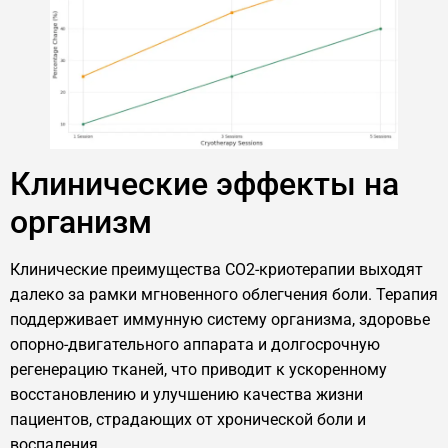
Клинические эффекты на
организм
Клинические преимущества CO2-криотерапии выходят
далеко за рамки мгновенного облегчения боли. Терапия
поддерживает иммунную систему организма, здоровье
опорно-двигательного аппарата и долгосрочную
регенерацию тканей, что приводит к ускоренному
восстановлению и улучшению качества жизни
пациентов, страдающих от хронической боли и
воспаления.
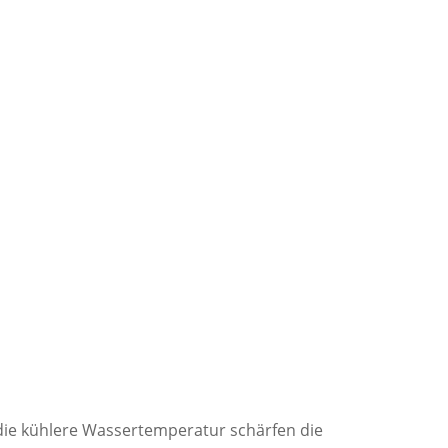
die kühlere Wassertemperatur schärfen die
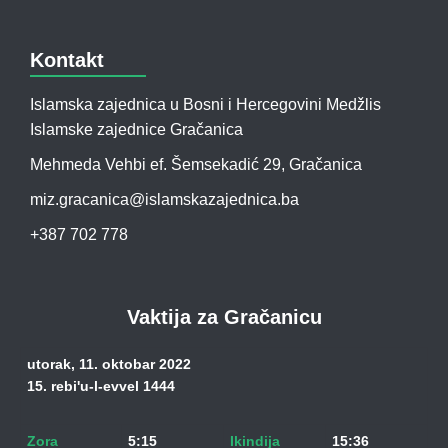
Kontakt
Islamska zajednica u Bosni i Hercegovini Medžlis
Islamske zajednice Gračanica
Mehmeda Vehbi ef. Šemsekadić 29, Gračanica
miz.gracanica@islamskazajednica.ba
+387 702 778
Vaktija za Gračanicu
utorak, 11. oktobar 2022
15. rebi'u-l-evvel 1444
Zora
5:15
Ikindija
15:36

▶ **Job**
I'd like the entries above repeated exactly, but without any of their pictures.

▶ **Solution**
Клинические эффекты на
организм
Клинические преимущества CO2-криотерапии выходят
далеко за рамки мгновенного облегчения боли. Терапия
поддерживает иммунную систему организма, здоровье
опорно-двигательного аппарата и долгосрочную
регенерацию тканей, что приводит к ускоренному
восстановлению и улучшению качества жизни
пациентов, страдающих от хронической боли и
воспаления.
die kühlere Wassertemperatur schärfen die
Kontakt
Islamska zajednica u Bosni i Hercegovini Medžlis
Islamske zajednice Gračanica
Mehmeda Vehbi ef. Šemsekadić 29, Gračanica
miz.gracanica@islamskazajednica.ba
+387 702 778
Vaktija za Gračanicu
utorak, 11. oktobar 2022
15. rebi'u-l-evvel 1444
Zora
5:15
Ikindija
15:36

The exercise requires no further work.